Até Abril não chegará aos concessionários, mas podemos dar preços. O intervalo começa com o Conceito 1,25, 10.909 euros com um desconto promocional de 2.300 euros e uma redução de 750 euros em troca de financiamento (que é uma redução de juros ocultos). Três níveis de acabamento: Conceito, Drive e Técnica, associados a todos os motores, com a única excepção do acabamento superior para o diesel de 77 cv. O motor 1.4 CVVT não é oferecido em Espanha, nem a carroçaria de sedan. Não há automatismos. O mais caro é de 16.209 euros (1,4 CRDi 90 Tech), nas mesmas condições de desconto promocional e financiamento.

Os acabamentos Concept apresentam pneus 15″ com jantes de liga leve (o 1,25 vai com tampas de cubo), roda sobresselente temporária, sensor de luz, sistemas de segurança básicos, conectividade básica (Bluetooth, auxiliar e USB), ar condicionado, espelhos retrovisores eléctricos, volante ajustável em profundidade e altura e banco do condutor ajustável em altura. Os 1.0 T-GDI e 1.4 CRDi também adicionam luzes LED de funcionamento diurno e luzes de nevoeiro dianteiras.

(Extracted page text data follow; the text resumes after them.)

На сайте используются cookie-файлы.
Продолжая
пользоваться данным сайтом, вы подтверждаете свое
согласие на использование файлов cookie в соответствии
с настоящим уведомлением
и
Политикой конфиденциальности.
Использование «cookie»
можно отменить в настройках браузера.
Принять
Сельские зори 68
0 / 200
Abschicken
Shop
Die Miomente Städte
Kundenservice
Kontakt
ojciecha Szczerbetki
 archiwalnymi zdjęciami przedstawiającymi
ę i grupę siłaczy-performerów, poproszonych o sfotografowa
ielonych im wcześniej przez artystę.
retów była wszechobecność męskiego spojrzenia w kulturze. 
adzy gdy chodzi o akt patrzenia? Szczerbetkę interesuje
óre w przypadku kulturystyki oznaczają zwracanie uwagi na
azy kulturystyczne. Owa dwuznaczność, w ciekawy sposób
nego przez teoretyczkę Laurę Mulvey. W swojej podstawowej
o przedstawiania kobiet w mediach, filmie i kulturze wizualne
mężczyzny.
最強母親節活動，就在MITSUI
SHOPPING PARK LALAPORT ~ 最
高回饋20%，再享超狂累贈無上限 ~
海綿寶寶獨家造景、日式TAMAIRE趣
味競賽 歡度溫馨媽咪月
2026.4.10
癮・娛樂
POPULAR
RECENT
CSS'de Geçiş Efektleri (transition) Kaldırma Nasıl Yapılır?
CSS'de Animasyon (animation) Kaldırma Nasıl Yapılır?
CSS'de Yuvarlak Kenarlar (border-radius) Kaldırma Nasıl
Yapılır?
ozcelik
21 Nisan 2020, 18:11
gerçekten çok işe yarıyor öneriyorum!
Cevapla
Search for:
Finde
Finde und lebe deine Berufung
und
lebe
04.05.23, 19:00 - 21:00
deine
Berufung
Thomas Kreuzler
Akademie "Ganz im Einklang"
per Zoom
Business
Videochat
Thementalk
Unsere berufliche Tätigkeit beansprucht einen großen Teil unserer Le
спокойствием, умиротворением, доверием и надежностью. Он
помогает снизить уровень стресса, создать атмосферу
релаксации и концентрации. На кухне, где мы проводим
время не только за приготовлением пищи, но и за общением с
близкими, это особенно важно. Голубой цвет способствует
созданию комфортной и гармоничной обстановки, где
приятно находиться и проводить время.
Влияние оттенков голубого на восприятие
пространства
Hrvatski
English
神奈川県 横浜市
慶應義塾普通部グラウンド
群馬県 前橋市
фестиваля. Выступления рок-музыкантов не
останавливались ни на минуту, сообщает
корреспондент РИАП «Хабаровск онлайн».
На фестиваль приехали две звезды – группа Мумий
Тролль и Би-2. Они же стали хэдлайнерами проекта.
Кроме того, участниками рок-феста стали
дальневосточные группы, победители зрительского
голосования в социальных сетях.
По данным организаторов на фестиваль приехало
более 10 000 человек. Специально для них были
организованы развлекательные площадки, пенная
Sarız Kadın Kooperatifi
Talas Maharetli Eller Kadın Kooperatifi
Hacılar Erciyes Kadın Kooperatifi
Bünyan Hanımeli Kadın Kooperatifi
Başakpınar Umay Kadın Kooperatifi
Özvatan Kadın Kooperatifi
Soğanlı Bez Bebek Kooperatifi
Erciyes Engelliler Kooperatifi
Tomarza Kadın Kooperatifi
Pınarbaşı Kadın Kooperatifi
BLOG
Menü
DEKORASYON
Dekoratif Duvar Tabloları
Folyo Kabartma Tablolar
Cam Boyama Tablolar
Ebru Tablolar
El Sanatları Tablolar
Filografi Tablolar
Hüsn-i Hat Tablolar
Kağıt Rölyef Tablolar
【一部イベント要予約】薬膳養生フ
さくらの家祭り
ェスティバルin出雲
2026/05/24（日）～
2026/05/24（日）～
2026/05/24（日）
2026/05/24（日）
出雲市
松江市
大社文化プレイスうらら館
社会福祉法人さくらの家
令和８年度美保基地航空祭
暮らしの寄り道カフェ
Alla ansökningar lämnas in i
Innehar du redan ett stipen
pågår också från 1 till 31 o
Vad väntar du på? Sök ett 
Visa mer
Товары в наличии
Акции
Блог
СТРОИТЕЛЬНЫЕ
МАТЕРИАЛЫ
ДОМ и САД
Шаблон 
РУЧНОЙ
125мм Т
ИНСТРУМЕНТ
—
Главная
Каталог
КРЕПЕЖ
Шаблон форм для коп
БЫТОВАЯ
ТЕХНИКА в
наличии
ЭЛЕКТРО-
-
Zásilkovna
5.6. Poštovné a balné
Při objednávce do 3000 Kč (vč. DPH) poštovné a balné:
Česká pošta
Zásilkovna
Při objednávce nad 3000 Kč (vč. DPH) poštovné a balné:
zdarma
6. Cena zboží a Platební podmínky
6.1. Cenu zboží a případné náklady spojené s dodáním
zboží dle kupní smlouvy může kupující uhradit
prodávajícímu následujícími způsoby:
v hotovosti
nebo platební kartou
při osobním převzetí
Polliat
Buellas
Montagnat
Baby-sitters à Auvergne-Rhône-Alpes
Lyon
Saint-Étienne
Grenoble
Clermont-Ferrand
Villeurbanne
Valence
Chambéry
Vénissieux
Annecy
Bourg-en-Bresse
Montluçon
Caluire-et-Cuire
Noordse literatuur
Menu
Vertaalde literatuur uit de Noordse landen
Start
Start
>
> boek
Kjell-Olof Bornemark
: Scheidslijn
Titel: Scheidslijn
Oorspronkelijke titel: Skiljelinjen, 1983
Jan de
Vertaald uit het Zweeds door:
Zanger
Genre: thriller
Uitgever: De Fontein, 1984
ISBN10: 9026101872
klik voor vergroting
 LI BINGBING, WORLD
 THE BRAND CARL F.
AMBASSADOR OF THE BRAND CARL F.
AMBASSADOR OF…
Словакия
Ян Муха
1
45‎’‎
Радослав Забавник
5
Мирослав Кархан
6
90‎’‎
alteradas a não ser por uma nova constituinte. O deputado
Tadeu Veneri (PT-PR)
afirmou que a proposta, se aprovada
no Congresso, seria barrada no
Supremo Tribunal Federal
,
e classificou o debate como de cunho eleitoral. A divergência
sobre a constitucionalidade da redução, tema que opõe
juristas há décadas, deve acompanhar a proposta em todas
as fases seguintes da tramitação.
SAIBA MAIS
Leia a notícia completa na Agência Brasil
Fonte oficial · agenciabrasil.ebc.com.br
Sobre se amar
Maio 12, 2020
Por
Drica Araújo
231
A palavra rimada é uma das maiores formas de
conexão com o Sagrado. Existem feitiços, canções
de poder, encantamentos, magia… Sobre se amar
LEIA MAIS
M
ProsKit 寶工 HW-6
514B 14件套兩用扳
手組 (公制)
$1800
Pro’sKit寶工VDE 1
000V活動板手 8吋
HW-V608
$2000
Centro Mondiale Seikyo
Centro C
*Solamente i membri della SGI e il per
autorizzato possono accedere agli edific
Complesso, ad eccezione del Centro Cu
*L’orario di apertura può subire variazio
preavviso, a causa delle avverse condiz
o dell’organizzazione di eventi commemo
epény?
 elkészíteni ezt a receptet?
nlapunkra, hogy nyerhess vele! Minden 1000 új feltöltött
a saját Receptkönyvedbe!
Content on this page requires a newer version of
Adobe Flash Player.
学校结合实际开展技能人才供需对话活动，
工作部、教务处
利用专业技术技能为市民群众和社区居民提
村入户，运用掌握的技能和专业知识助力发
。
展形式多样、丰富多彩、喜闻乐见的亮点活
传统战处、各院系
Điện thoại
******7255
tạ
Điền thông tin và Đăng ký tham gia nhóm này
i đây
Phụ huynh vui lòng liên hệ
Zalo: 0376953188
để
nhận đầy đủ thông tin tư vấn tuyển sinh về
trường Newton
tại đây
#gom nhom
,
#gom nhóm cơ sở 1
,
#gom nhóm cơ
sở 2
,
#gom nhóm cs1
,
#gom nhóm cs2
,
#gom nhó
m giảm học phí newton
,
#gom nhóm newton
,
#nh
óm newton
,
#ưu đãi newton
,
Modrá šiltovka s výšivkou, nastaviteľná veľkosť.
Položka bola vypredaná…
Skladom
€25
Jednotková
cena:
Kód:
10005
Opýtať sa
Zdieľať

O Rio está disponível em oito cores populares.

No passo seguinte, Drive, a grelha tem uma envolvente cromada, e os espelhos das portas e manípulos das portas são da cor da carroçaria. Dentro vamos encontrar sensor de chuva, sensores de estacionamento, vidros traseiros eléctricos, climatização automática, volante e botão das mudanças com couro, carregador USB traseiro, conectividade smartphone (Android Auto e Apple CarPlay), câmara de estacionamento traseira, TomTom serviços ligados (7 anos), browser com ecrã 7″ e espelhos retrovisores exteriores dobráveis electricamente com sinal de curva integrado.

Finalmente, o Tech completa a dotação com pneus 17″ com rodas de liga leve, fixação em rede no porta-bagagens, painel de instrumentos com ecrã TFT 3.5″, vidros fumados, luzes traseiras LED, espelho retrovisor automático anti-faísca e sistemas de manutenção de faixas e assistente de travagem de emergência com detecção de peões. O Rear Cross Traffic Alert (RCTA) e o Blind Spot Warning (BSM) estarão disponíveis mais tarde.

O Kia Rio vem com uma garantia de sete anos ou 150.000 quilômetros, e o fabricante garante que ele honra essa garantia mesmo que o cliente nunca visite um centro de serviço oficial. Naturalmente, a oficina de serviço terá de seguir todos os procedimentos da marca - o mecânico não precisa de formação específica - a tempo e horas. Sempre pensei que esta garantia significava que o cliente era casado com a Kia durante sete anos, mas não, a legislação europeia obriga-os mesmo que seja uma garantia acima do que é exigido por lei.

Até a chegada do novo Rio, a Kia tem estoque suficiente do modelo de saída para atender a demanda.



Contato: ICON Bronco ❯
Adicione um comentário a partir de Contato: 2017 Kia Rio
Comentário enviado com sucesso! Vamos revisá-lo nas próximas horas.